Atreseries
- Country: Spain
- Broadcast area: Spain, Andorra, Gibraltar Atreseries Internacional: Europe, the Americas and Oceania

Programming
- Language: Spanish
- Picture format: 1080i HDTV

Ownership
- Owner: Atresmedia
- Sister channels: Antena 3 LaSexta Neox Nova Mega

History
- Launched: June 1, 2014 (International) December 22, 2015 (Spain)

Links
- Website: atreseries.atresmedia.com

Availability

Streaming media
- Atresplayer: Live

= Atreseries =

Spanish television network

Atreseries (A3S) is a Spanish television channel owned by Atresmedia.
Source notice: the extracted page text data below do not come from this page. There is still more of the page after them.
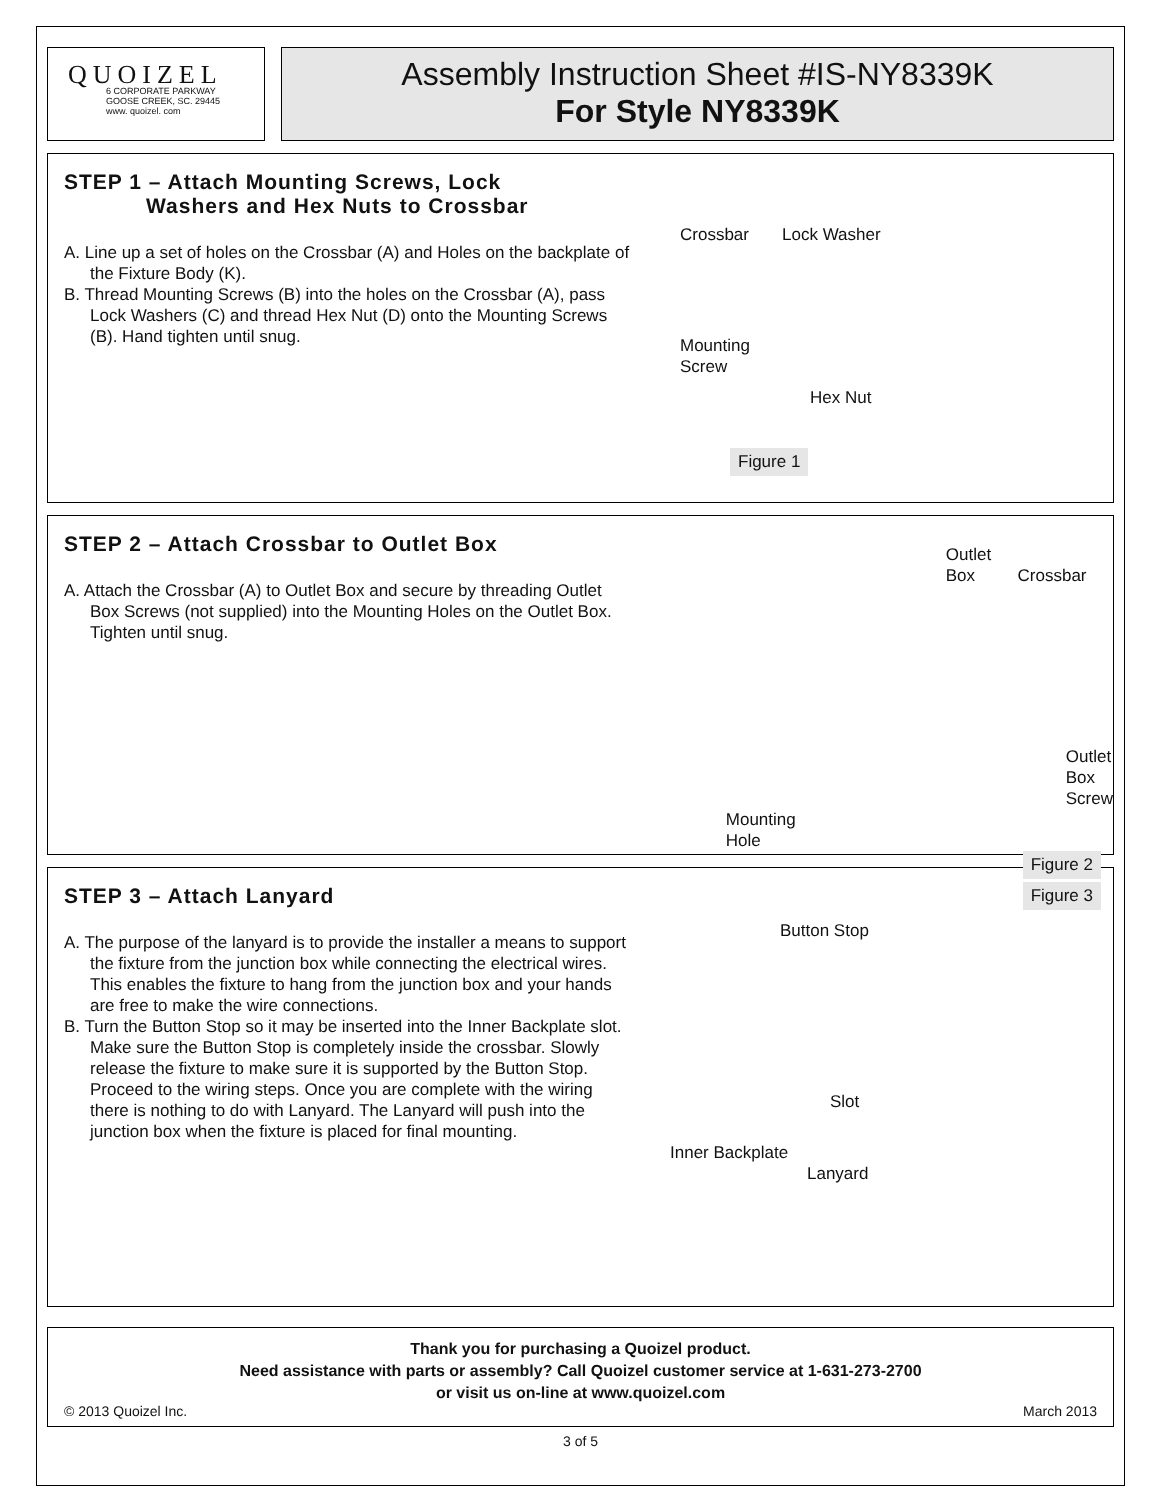QUOIZEL
6 CORPORATE PARKWAY
GOOSE CREEK, SC. 29445
www. quoizel. com
Assembly Instruction Sheet #IS-NY8339K
For Style NY8339K
STEP 1 – Attach Mounting Screws, Lock
Washers and Hex Nuts to Crossbar
A. Line up a set of holes on the Crossbar (A) and Holes on the backplate of the Fixture Body (K).
B. Thread Mounting Screws (B) into the holes on the Crossbar (A), pass Lock Washers (C) and thread Hex Nut (D) onto the Mounting Screws (B). Hand tighten until snug.
Crossbar Lock Washer
Mounting
Screw
Hex Nut
Figure 1
STEP 2 – Attach Crossbar to Outlet Box
A. Attach the Crossbar (A) to Outlet Box and secure by threading Outlet Box Screws (not supplied) into the Mounting Holes on the Outlet Box. Tighten until snug.
Outlet
Box Crossbar
Outlet Box
Screw
Mounting
Hole
Figure 2
STEP 3 – Attach Lanyard
A. The purpose of the lanyard is to provide the installer a means to support the fixture from the junction box while connecting the electrical wires. This enables the fixture to hang from the junction box and your hands are free to make the wire connections.
B. Turn the Button Stop so it may be inserted into the Inner Backplate slot. Make sure the Button Stop is completely inside the crossbar. Slowly release the fixture to make sure it is supported by the Button Stop. Proceed to the wiring steps. Once you are complete with the wiring there is nothing to do with Lanyard. The Lanyard will push into the junction box when the fixture is placed for final mounting.
Figure 3
Button Stop
Slot
Inner Backplate
Lanyard
Thank you for purchasing a Quoizel product.
Need assistance with parts or assembly? Call Quoizel customer service at 1-631-273-2700
or visit us on-line at www.quoizel.com
© 2013 Quoizel Inc. March 2013
3 of 5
It was launched on Spanish DTT on 22 December 2015.

Atreseries releases historical TV series historically broadcast by Antena 3, LaSexta and films.

Its programming includes Allí abajo, Aquí no hay quien viva, Compañeros, Covert Affairs, Crimen en el paraíso, Cuerpo de élite, El amor está en el aire, El barco, El internado, El síndrome de Ulises, Fiscal Chase, Física o Química, La familia Mata, La tira, Looking, Los hombres de Paco, Los protegidos, Me resbala, Ninja Warrior, Rizzoli & Isles, Se ha escrito un crimen, Sorpresa ¡Sorpresa! and The Listener.

Atreseries Internacional was launched before the Spanish feed on 1 June 2014, a signal aimed at payment platforms in America and Europe, which only transmits Antena 3's own programming.